I read an article last night where D&T estimates that 1.4 million people
had their identities stolen, 90% of them were done in the last year.


--
--
spamfree999@rrohio.com
(Remove 999 to reply to me)
 
G

Guest

Guest
Archived from groups: comp.security.firewalls (More info?)

On Wed, 23 Jun 2004 12:49:56 GMT, Leythos <void@nowhere.com> wrote:

>If the device is a router with NAT, that may or may not employ SPI, then
>it's just want I wrote, a NAT router with SPI, not a firewall. By
>default, your device permits all outbound traffic completely
>unrestricted, and does not have rules for blocking services/ports by IP
>address inside the lan.

I have not tried to configure any new rules for outbound traffic on
the router, principally because there are only two machines on the LAN
and both have ZoneAlarm on so I can keep track of what is looking to
send information out.

However it is perfectly possible to block services and ports outbound
on the router, although AFAIK not by IP address. Instead the rules
are global, affecting all machines using the router as a means to
access the internet.
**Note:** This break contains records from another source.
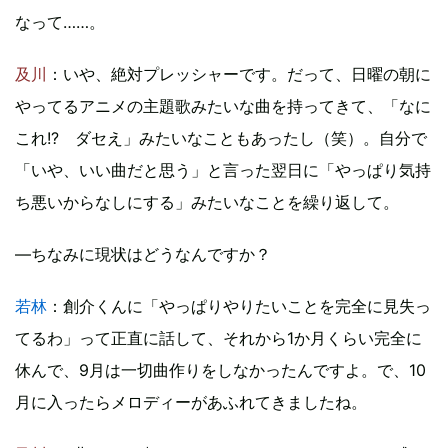
なって……。
及川
：いや、絶対プレッシャーです。だって、日曜の朝に
やってるアニメの主題歌みたいな曲を持ってきて、「なに
これ!? ダセえ」みたいなこともあったし（笑）。自分で
「いや、いい曲だと思う」と言った翌日に「やっぱり気持
ち悪いからなしにする」みたいなことを繰り返して。
―ちなみに現状はどうなんですか？
若林
：創介くんに「やっぱりやりたいことを完全に見失っ
てるわ」って正直に話して、それから1か月くらい完全に
休んで、9月は一切曲作りをしなかったんですよ。で、10
月に入ったらメロディーがあふれてきましたね。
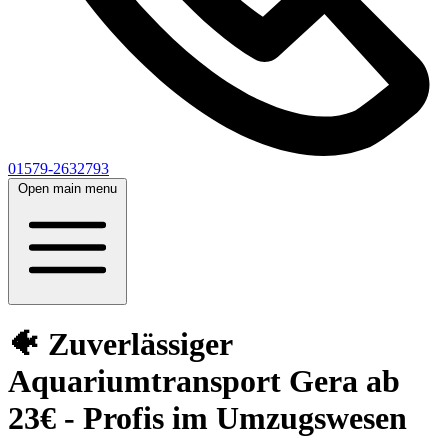
01579-2632793
Open main menu
🐠 Zuverlässiger
Aquariumtransport Gera ab
23€ - Profis im Umzugswesen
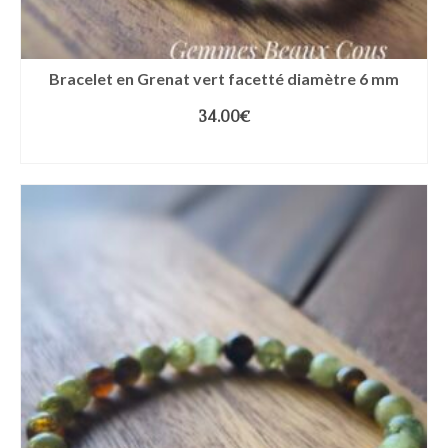
Bracelet en Grenat vert facetté diamètre 6 mm
34.00
€
CHOIX DES OPTIONS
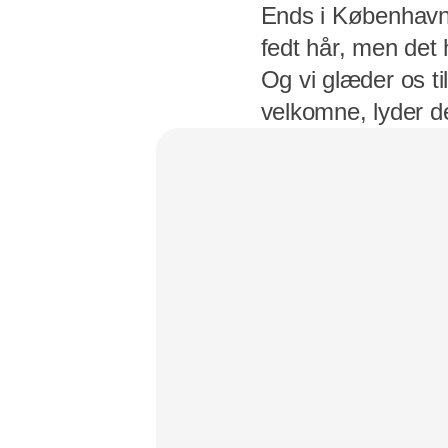
Ends i København 
fedt hår, men det
Og vi glæder os til
velkomne, lyder d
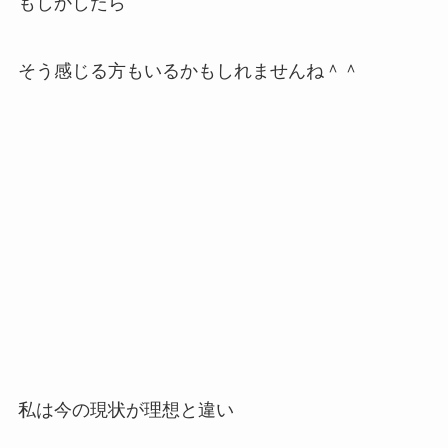
もしかしたら
そう感じる方もいるかもしれませんね＾＾
私は今の現状が理想と違い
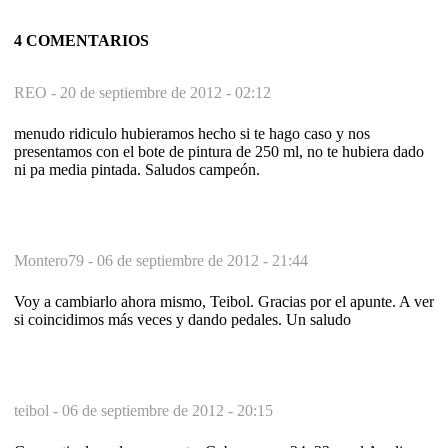
4 COMENTARIOS
REO -
20 de septiembre de 2012 - 02:12
menudo ridiculo hubieramos hecho si te hago caso y nos
presentamos con el bote de pintura de 250 ml, no te hubiera dado
ni pa media pintada. Saludos campeón.
Montero79 -
06 de septiembre de 2012 - 21:44
Voy a cambiarlo ahora mismo, Teibol. Gracias por el apunte. A ver
si coincidimos más veces y dando pedales. Un saludo
teibol -
06 de septiembre de 2012 - 20:15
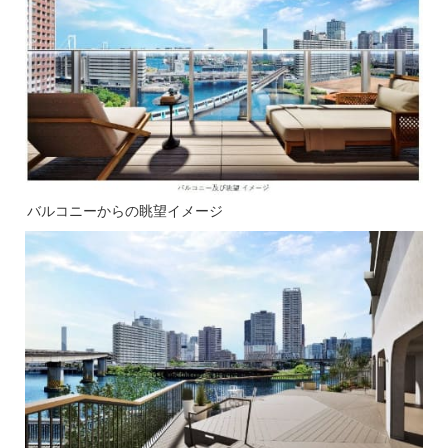
バルコニーからの眺望イメージ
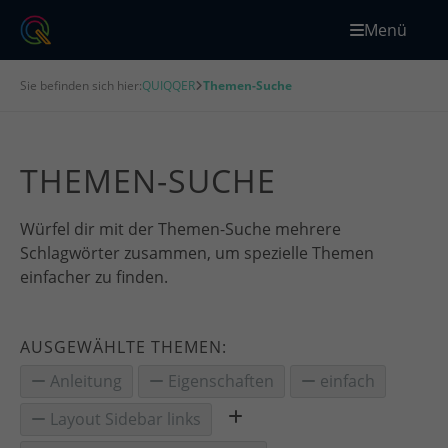
Menü
Sie befinden sich hier:
QUIQQER
Themen-Suche
THEMEN-SUCHE
Würfel dir mit der Themen-Suche mehrere
Schlagwörter zusammen, um spezielle Themen
einfacher zu finden.
AUSGEWÄHLTE THEMEN:
Anleitung
Eigenschaften
einfach
Layout Sidebar links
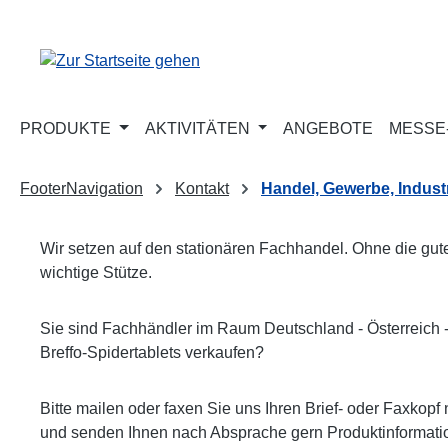
m Hauptinhalt springen
Zur Suche springen
Zur Hauptnavigation springen
PRODUKTE
AKTIVITÄTEN
ANGEBOTE
MESSE-
FooterNavigation
Kontakt
Handel, Gewerbe, Indust
Wir setzen auf den stationären Fachhandel. Ohne die gut
wichtige Stütze.
Sie sind Fachhändler im Raum Deutschland - Österreich
Breffo-Spidertablets verkaufen?
Bitte mailen oder faxen Sie uns Ihren Brief- oder Faxk
und senden Ihnen nach Absprache gern Produktinformation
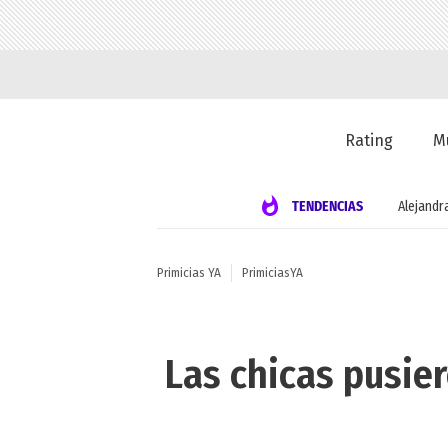
Rating
M
TENDENCIAS
Alejandr
Primicias YA
PrimiciasYA
Las chicas pusier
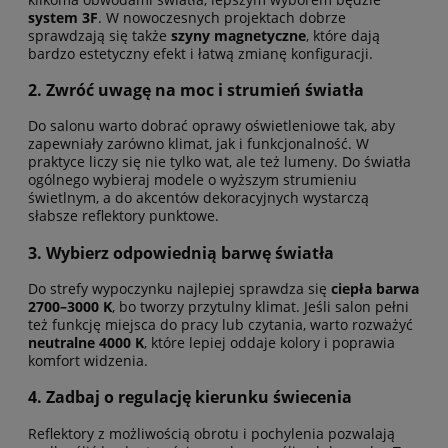
system 3F
. W nowoczesnych projektach dobrze
sprawdzają się także
szyny magnetyczne
, które dają
bardzo estetyczny efekt i łatwą zmianę konfiguracji.
2. Zwróć uwagę na moc i strumień światła
Do salonu warto dobrać oprawy oświetleniowe tak, aby
zapewniały zarówno klimat, jak i funkcjonalność. W
praktyce liczy się nie tylko wat, ale też lumeny. Do światła
ogólnego wybieraj modele o wyższym strumieniu
świetlnym, a do akcentów dekoracyjnych wystarczą
słabsze reflektory punktowe.
3. Wybierz odpowiednią barwę światła
Do strefy wypoczynku najlepiej sprawdza się
ciepła barwa
2700–3000 K
, bo tworzy przytulny klimat. Jeśli salon pełni
też funkcję miejsca do pracy lub czytania, warto rozważyć
neutralne 4000 K
, które lepiej oddaje kolory i poprawia
komfort widzenia.
4. Zadbaj o regulację kierunku świecenia
Reflektory z możliwością obrotu i pochylenia pozwalają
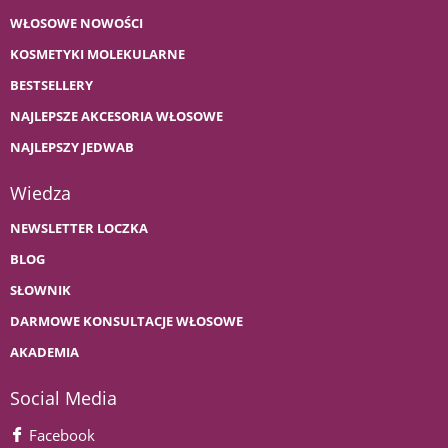
WŁOSOWE NOWOŚCI
KOSMETYKI MOLEKULARNE
BESTSELLERY
NAJLEPSZE AKCESORIA WŁOSOWE
NAJLEPSZY JEDWAB
Wiedza
NEWSLETTER LOCZKA
BLOG
SŁOWNIK
DARMOWE KONSULTACJE WŁOSOWE
AKADEMIA
Social Media
Facebook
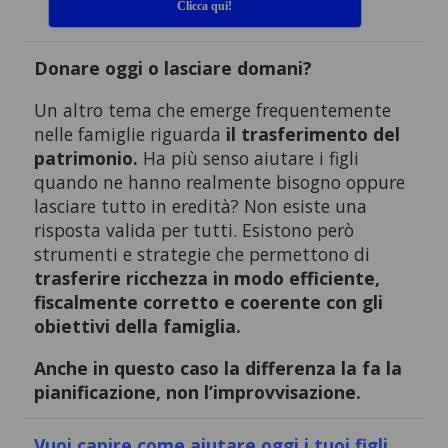
Clicca qui!
Donare oggi o lasciare domani?
Un altro tema che emerge frequentemente
nelle famiglie riguarda
il trasferimento del
patrimonio.
Ha più senso aiutare i figli
quando ne hanno realmente bisogno oppure
lasciare tutto in eredità? Non esiste una
risposta valida per tutti. Esistono però
strumenti e strategie che permettono di
trasferire ricchezza in modo efficiente,
fiscalmente corretto e coerente con gli
obiettivi della famiglia.
Anche in questo caso la differenza la fa la
pianificazione, non l’improvvisazione.
Vuoi capire come aiutare oggi i tuoi figli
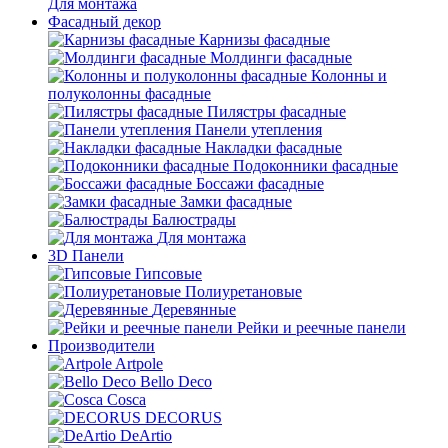
Для монтажа
Фасадный декор
Карнизы фасадные
Молдинги фасадные
Колонны и
полуколонны фасадные
Пилястры фасадные
Панели утепления
Накладки фасадные
Подоконники фасадные
Боссажи фасадные
Замки фасадные
Балюстрады
Для монтажа
3D Панели
Гипсовые
Полиуретановые
Деревянные
Рейки и реечные панели
Производители
Artpole
Bello Deco
Cosca
DECORUS
DeArtio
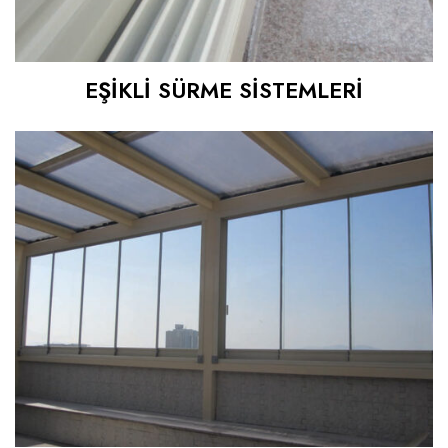
EŞİKLİ SÜRME SİSTEMLERİ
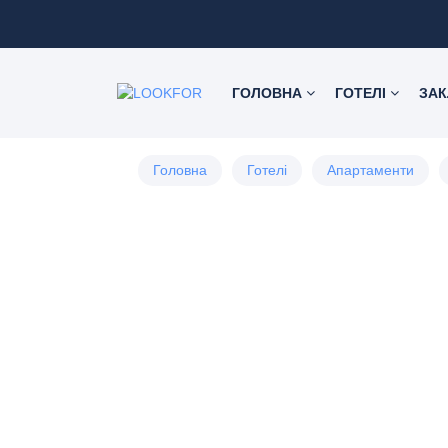
ГОЛОВНА
ГОТЕЛІ
ЗА
Головна
Готелі
Апартаменти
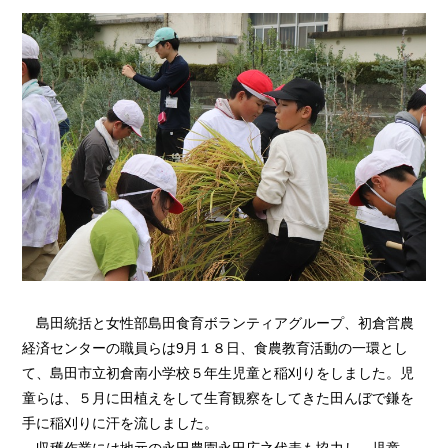
島田統括と女性部島田食育ボランティアグループ、初倉営農
経済センターの職員らは9月１８日、食農教育活動の一環とし
て、島田市立初倉南小学校５年生児童と稲刈りをしました。児
童らは、５月に田植えをして生育観察をしてきた田んぼで鎌を
手に稲刈りに汗を流しました。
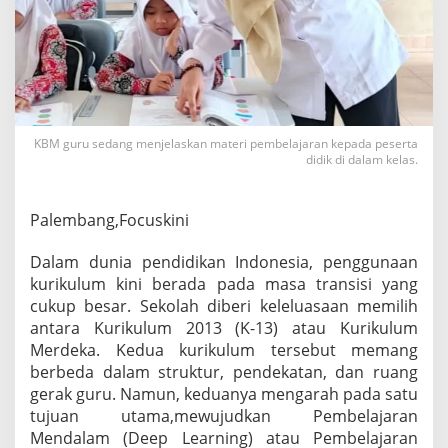
P
a
l
e
m
b
a
n
KBM guru sedang menjelaskan materi pembelajaran kepada peserta
g
didik di dalam kelas.
P
a
s
Palembang,Focuskini
t
i
Dalam dunia pendidikan Indonesia, penggunaan
k
a
kurikulum kini berada pada masa transisi yang
n
cukup besar. Sekolah diberi keleluasaan memilih
S
antara Kurikulum 2013 (K-13) atau Kurikulum
a
Merdeka. Kedua kurikulum tersebut memang
t
berbeda dalam struktur, pendekatan, dan ruang
u
H
gerak guru. Namun, keduanya mengarah pada satu
a
tujuan utama,mewujudkan Pembelajaran
l
Mendalam (Deep Learning) atau Pembelajaran
:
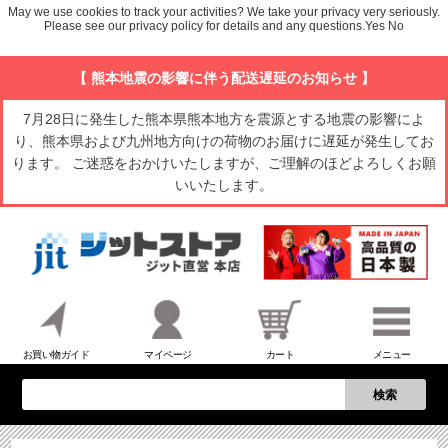
May we use cookies to track your activities? We take your privacy very seriously.
Please see our privacy policy for details and any questions.
Yes
No
【 熊本地震の影響に伴う配送遅延のお知らせ 】
7月28日に発生した熊本県熊本地方を震源とする地震の影響によ
り、熊本県および九州地方向けの荷物のお届けに遅延が発生してお
ります。 ご迷惑をおかけいたしますが、ご理解のほどよろしくお願
いいたします。
お買い物ガイド
マイページ
カート
メニュー
検索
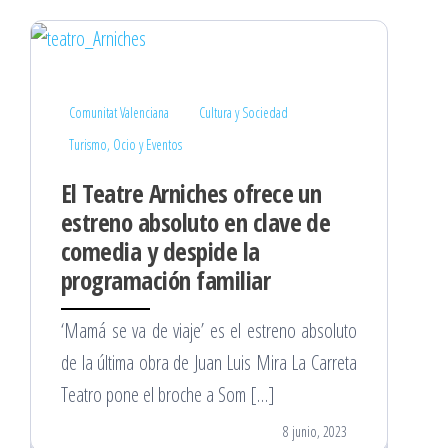
Comunitat Valenciana
Cultura y Sociedad
Turismo, Ocio y Eventos
El Teatre Arniches ofrece un
estreno absoluto en clave de
comedia y despide la
programación familiar
‘Mamá se va de viaje’ es el estreno absoluto
de la última obra de Juan Luis Mira La Carreta
Teatro pone el broche a Som […]
8 junio, 2023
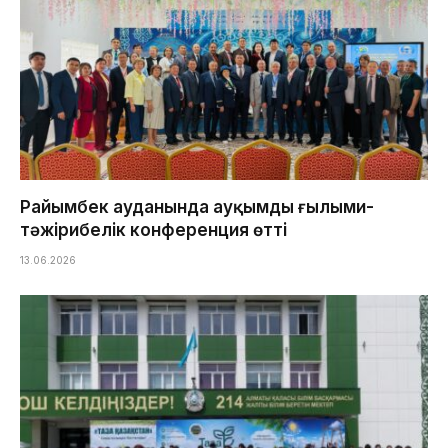
Райымбек ауданында ауқымды ғылыми-
тәжірибелік конференция өтті
13.06.2026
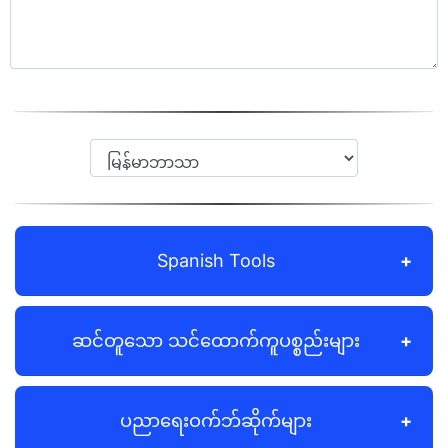
Spanish Tools
ဆင်တူသော သင်ထောက်ကူပစ္စည်းများ
ပညာရေးဝက်ဘ်ဆိုက်များ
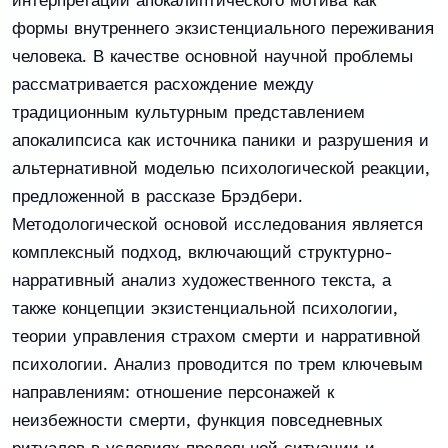
интерпретации апокалиптического мотива как
формы внутреннего экзистенциального переживания
человека. В качестве основной научной проблемы
рассматривается расхождение между
традиционным культурным представлением
апокалипсиса как источника паники и разрушения и
альтернативной моделью психологической реакции,
предложенной в рассказе Брэдбери.
Методологической основой исследования является
комплексный подход, включающий структурно-
нарративный анализ художественного текста, а
также концепции экзистенциальной психологии,
теории управления страхом смерти и нарративной
психологии. Анализ проводится по трем ключевым
направлениям: отношение персонажей к
неизбежности смерти, функция повседневных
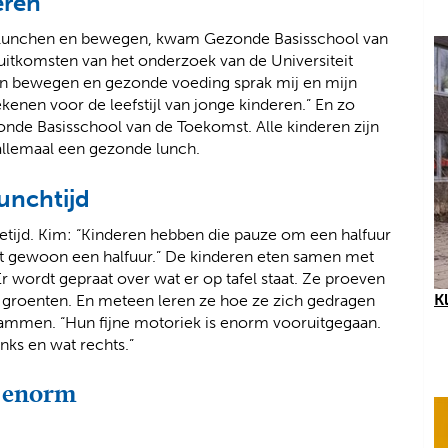
eren
d lunchen en bewegen, kwam Gezonde Basisschool van
 uitkomsten van het onderzoek van de Universiteit
van bewegen en gezonde voeding sprak mij en mijn
enen voor de leefstijl van jonge kinderen.” En zo
onde Basisschool van de Toekomst. Alle kinderen zijn
 allemaal een gezonde lunch.
unchtijd
etijd. Kim: “Kinderen hebben die pauze om een halfuur
t gewoon een halfuur.” De kinderen eten samen met
r wordt gepraat over wat er op tafel staat. Ze proeven
K
groenten. En meteen leren ze hoe ze zich gedragen
rhammen. “Hun fijne motoriek is enorm vooruitgegaan.
inks en wat rechts.”
s enorm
This can be circumvented by setting a single IP
address as the master computer which bypasses any restrictions imposed
by the router, including restricted websites and so on.

I have no wish to restrict any internet activities of myself or the
Mrs, but I do like to be sure that the risk of trojans etc is
minimised as much as possible, hence ZA, together with AV and spyware
progs.

Would I need anything more for my home LAN?
 
G

Guest

Guest
Archived from groups: comp.security.firewalls (More info?)

In article <al3jd01bq5hloeqd1j6vh512givkq4khmv@4ax.com>,
plesbit@hotmail.com says...
> I have no wish to restrict any internet activities of myself or the
> Mrs, but I do like to be sure that the risk of trojans etc is
> minimised as much as possible, hence ZA, together with AV and spyware
> progs.
>
> Would I need anything more for my home LAN?

For a home network, a NAT device, quality AV software, a detection tool
like "Spybot Search and Destroy" the one from www.safer-networking.org
and your own ZA, should put you in the well protected category.

Spybot can be found at http://www.safer-networking.org/


--
--
spamfree999@rrohio.com
(Remove 999 to reply to me)
 
G

Guest

Guest
Archived from groups: comp.security.firewalls (More info?)

On Wed, 23 Jun 2004 10:54:46 +0100, Simon Pleasants
<plesbit@hotmail.com> wrote:

>Why bother trying to crack open our
>wireless networks when there is a third from somewhere else in the
>street with no encryption at all?

Oh, possibly because of the challenge, it's amazing what tools are
available, airsnort for example

http://airsnort.shmoo.com/

"AirSnort is a wireless LAN (WLAN) tool which recovers encryption
keys. AirSnort operates by passively monitoring transmissions,
computing the encryption key when enough packets have been gathered."